On the basis of the discussion presented in this document, we find that the fluvial Arctic grayling of the upper Missouri River does not qualify as a distinct population segment. As a result, we find that the petition to list the fluvial Arctic grayling of the upper Missouri River is not warranted. Based on this determination, we withdraw the fluvial Arctic grayling of the upper Missouri River from the candidate list. Although no further action will result from this finding, we request that you submit new information concerning the taxonomy, biology, ecology, and status of the Arctic grayling of the upper Missouri River system to the Montana Field Office (see ADDRESSES below) whenever it becomes available.

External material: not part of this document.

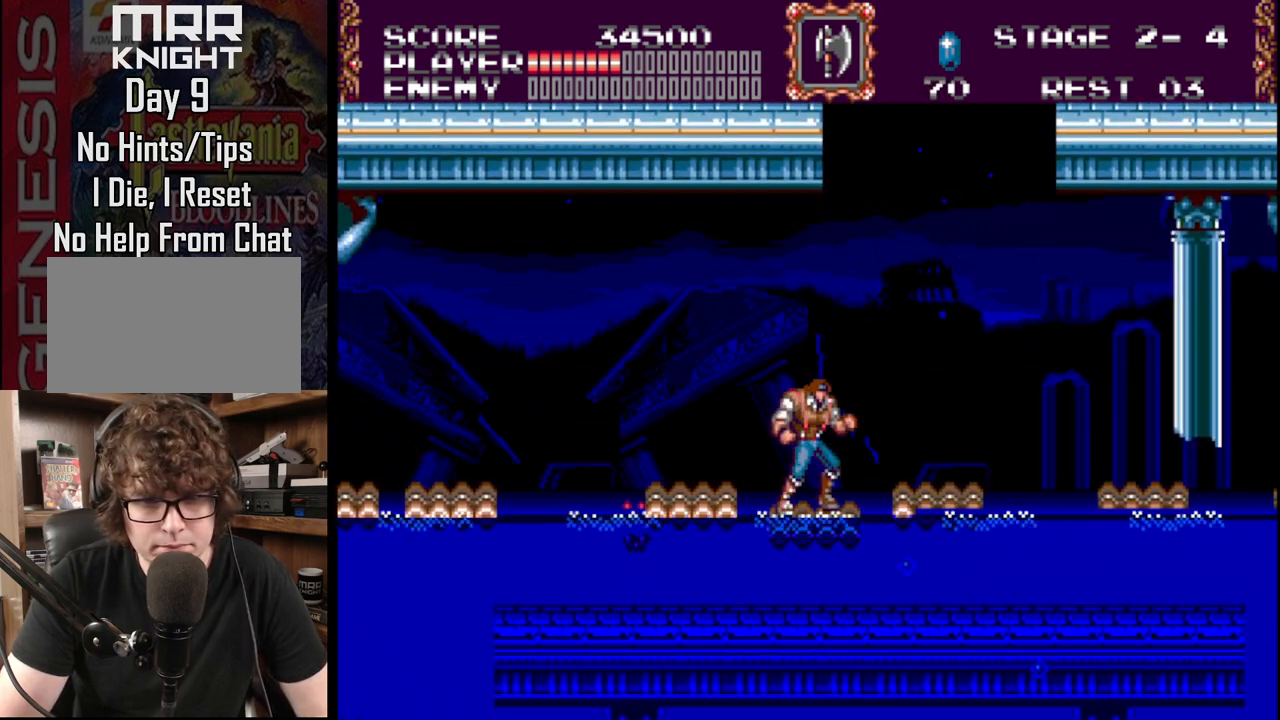
{"buttons": [], "events": [[50, "A", "down"], [283, "A", "up"]]}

We will accept additional information and comments from all concerned governmental agencies, the scientific community, industry, or any other interested party concerning this finding; and will reconsider this determination in the event of new information as appropriate. The Service continues to strongly encourage cooperative conservation and restoration of fluvial Arctic grayling in the upper Missouri River.

References

A complete list of all references cited herein is available upon request from the Montana Field Office, U.S. Fish and Wildlife Service (see ADDRESSES).

Author

The authors of this finding are biologists in Region 6 of the U.S. Fish and Wildlife Service.

Authority

The authority for this action is the Endangered Species Act of 1973, as amended (16 U.S.C. 1531 et seq.).